[Excerpts from a dataset]

-----

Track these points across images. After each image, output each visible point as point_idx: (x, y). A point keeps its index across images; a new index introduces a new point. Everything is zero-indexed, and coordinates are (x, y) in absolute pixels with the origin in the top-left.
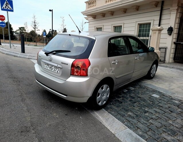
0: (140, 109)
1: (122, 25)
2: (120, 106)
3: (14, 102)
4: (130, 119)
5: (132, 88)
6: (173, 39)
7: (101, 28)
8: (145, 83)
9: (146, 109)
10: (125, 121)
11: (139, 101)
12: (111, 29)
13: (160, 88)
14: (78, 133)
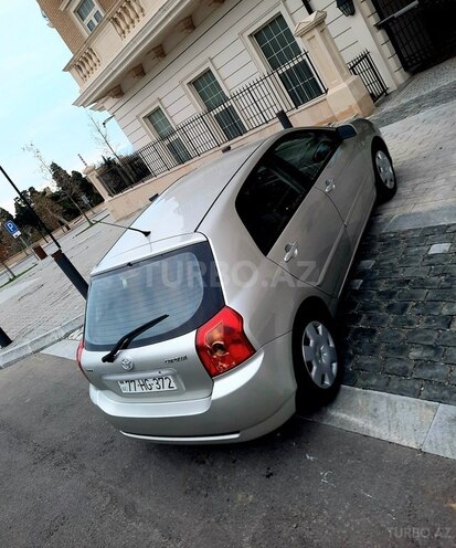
0: (428, 321)
1: (209, 65)
2: (376, 346)
3: (112, 534)
4: (429, 373)
5: (368, 264)
6: (366, 19)
7: (158, 109)
8: (387, 220)
9: (445, 311)
10: (417, 386)
11: (412, 296)
12: (187, 93)
13: (433, 211)
14: (335, 514)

-----

Aim of the task:
Write out the entries above again, replacing "coordinates" with "positions" and keeping everything else the same. Leave the pictures out of your answer.

Exercise answer:
Track these points across images. After each image, output each visible point as point_idx: (x, y). A point keeps its index across images; a new index introduces a new point. Everything is zero-indexed, and positions are (x, y) in absolute pixels with the origin in the top-left.
0: (140, 109)
1: (122, 25)
2: (120, 106)
3: (14, 102)
4: (130, 119)
5: (132, 88)
6: (173, 39)
7: (101, 28)
8: (145, 83)
9: (146, 109)
10: (125, 121)
11: (139, 101)
12: (111, 29)
13: (160, 88)
14: (78, 133)
0: (428, 321)
1: (209, 65)
2: (376, 346)
3: (112, 534)
4: (429, 373)
5: (368, 264)
6: (366, 19)
7: (158, 109)
8: (387, 220)
9: (445, 311)
10: (417, 386)
11: (412, 296)
12: (187, 93)
13: (433, 211)
14: (335, 514)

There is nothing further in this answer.